TEXT EXCERPT.
*** Begin section ***

Americans are hooked on debt again, and economic experts worry that our ballooning bills could pop in our faces.
Not quite a decade after the worst economic crisis since the Great Depression, Americans are hooked on debt again, and economic experts worry that these ballooning bills could pop in our faces.
"The trouble is, when you carry a lot of credit card debt during good times, it means you're less able to put money away to protect yourself in bad times," said Matt Schulz, senior industry analyst at CreditCards.com.
No matter who's counting, the trend of rising debt — and credit card debt, in particular — is the same. What the Federal Reserve terms "revolving credit" — a category that consists primarily of credit card debt — hit an all-time high of $1.02 trillion in November after breaking the pre-recession record set in April 2008.
The New York Fed found that total household debt, which also includes mortgages, student and car loans, hit just under $13 trillion in the third quarter of last year after rising by $116 billion in the third quarter of 2017. The Fed noted that this figure is $280 billion higher than the previous record set in the third quarter of 2008.

*** End section ***

Saved data entries:
*** Begin section ***

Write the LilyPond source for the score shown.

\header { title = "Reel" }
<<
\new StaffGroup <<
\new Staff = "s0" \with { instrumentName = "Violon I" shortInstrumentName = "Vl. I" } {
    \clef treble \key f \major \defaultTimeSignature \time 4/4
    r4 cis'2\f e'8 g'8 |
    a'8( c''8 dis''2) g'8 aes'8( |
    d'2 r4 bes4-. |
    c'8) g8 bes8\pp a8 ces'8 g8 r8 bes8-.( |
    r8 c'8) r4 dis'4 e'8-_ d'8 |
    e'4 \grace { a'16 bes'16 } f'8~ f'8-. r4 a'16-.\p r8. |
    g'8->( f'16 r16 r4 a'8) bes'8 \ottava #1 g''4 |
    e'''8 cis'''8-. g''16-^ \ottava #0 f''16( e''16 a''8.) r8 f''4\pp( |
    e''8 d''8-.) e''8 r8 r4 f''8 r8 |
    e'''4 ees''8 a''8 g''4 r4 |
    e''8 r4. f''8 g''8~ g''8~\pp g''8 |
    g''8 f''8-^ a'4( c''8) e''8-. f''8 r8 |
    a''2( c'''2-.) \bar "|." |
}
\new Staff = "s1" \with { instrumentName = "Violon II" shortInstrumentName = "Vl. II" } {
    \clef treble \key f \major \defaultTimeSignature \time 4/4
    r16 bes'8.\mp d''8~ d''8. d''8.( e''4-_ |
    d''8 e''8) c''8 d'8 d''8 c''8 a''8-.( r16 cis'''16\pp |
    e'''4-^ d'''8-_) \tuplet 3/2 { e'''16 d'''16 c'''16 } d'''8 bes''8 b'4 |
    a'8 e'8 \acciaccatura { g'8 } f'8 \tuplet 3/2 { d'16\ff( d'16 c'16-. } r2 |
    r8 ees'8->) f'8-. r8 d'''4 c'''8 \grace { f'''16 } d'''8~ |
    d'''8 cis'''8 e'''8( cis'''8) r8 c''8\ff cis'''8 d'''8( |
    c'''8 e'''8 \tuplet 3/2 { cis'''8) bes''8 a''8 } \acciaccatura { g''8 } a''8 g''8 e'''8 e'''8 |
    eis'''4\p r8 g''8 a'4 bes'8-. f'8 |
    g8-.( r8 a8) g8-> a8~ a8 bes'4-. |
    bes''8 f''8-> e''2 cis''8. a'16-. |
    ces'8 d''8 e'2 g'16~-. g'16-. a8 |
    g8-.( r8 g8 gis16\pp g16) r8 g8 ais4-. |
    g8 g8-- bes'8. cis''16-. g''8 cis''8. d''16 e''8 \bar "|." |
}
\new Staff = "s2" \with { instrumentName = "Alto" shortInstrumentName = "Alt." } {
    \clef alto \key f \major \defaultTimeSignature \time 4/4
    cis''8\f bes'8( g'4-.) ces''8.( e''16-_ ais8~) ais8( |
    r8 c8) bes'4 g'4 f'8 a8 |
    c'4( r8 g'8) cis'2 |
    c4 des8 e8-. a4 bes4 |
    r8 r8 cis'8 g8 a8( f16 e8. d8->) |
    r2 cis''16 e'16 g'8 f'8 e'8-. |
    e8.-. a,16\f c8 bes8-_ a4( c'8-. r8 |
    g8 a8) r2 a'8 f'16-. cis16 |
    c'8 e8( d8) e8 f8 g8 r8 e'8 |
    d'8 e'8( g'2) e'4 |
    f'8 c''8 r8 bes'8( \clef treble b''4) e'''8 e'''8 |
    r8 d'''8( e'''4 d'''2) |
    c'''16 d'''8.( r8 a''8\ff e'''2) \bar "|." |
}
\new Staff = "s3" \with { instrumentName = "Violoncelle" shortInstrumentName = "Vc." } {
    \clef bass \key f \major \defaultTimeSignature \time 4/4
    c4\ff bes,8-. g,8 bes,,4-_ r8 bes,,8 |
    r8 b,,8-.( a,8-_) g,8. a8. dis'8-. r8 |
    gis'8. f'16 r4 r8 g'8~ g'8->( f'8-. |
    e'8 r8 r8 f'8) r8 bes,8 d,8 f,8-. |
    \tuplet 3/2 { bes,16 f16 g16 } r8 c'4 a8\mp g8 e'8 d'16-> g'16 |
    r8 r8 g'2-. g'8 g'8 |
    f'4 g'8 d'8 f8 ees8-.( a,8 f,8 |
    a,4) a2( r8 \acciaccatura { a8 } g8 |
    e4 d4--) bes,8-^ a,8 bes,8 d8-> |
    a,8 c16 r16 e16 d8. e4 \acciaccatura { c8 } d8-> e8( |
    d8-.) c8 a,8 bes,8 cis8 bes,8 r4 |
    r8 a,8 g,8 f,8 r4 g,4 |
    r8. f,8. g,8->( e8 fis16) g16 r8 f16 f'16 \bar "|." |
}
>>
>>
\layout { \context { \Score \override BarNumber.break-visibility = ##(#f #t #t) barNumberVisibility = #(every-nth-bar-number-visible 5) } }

*** End section ***

PROBLEM 1. Translate this sentence from the article on American household debt into Spanish: "Americans are hooked on debt again, and economic experts worry that our ballooning bills could pop in our faces."
PROBLEM 2. From the article on American household debt, quote the passage starting at "Not quite a" and ending at "in April 2008.".
PROBLEM 3. Write what comes next in the article on American household debt, picking up after its final sentence.

EXERCISE ANSWER 1. Los estadounidenses están enganchados a las deudas otra vez, y los expertos en economía temen que nuestras facturas cada vez más abultadas nos exploten en la cara.

EXERCISE ANSWER 2.
Not quite a decade after the worst economic crisis since the Great Depression, Americans are hooked on debt again, and economic experts worry that these ballooning bills could pop in our faces.
"The trouble is, when you carry a lot of credit card debt during good times, it means you're less able to put money away to protect yourself in bad times," said Matt Schulz, senior industry analyst at CreditCards.com.
No matter who's counting, the trend of rising debt — and credit card debt, in particular — is the same. What the Federal Reserve terms "revolving credit" — a category that consists primarily of credit card debt — hit an all-time high of $1.02 trillion in November after breaking the pre-recession record set in April 2008.

EXERCISE ANSWER 3.
According to WalletHub.com, the average indebted household today carries roughly $8,600 in outstanding credit card debt. "The last time we came close was before the recession — Q4 of 2007 — and we deemed that level unsustainable at $8400," said Jill Gonzalez, an analyst for WalletHub. "It's not good news to start off 2018."
For many people, their debts are growing so much they don't ever see a way out. A new survey from CreditCards.com found that 38 percent of respondents said they didn't know when they would be debt-free, and a sobering 30 percent said don't think they'll ever get out of debt. The figures were similar — 33 percent and 35 percent, respectively — when respondents were asked specifically about credit card debt.
Experts are becoming worried that, as before the Great Recession, a growing number of Americans are using their credit cards to paper over gaps in their finances — and are finding it harder to keep up.
"I think you're going to see an uptick in bankruptcy filings."
"Essentially, our credit cards are our social safety net," said Deborah Thorne, an associate professor of sociology at the University of Idaho. "I think one of the biggest factors why people continue to accrue debt is salaries are virtually what they were in the late 70s, and nothing else has held that stable."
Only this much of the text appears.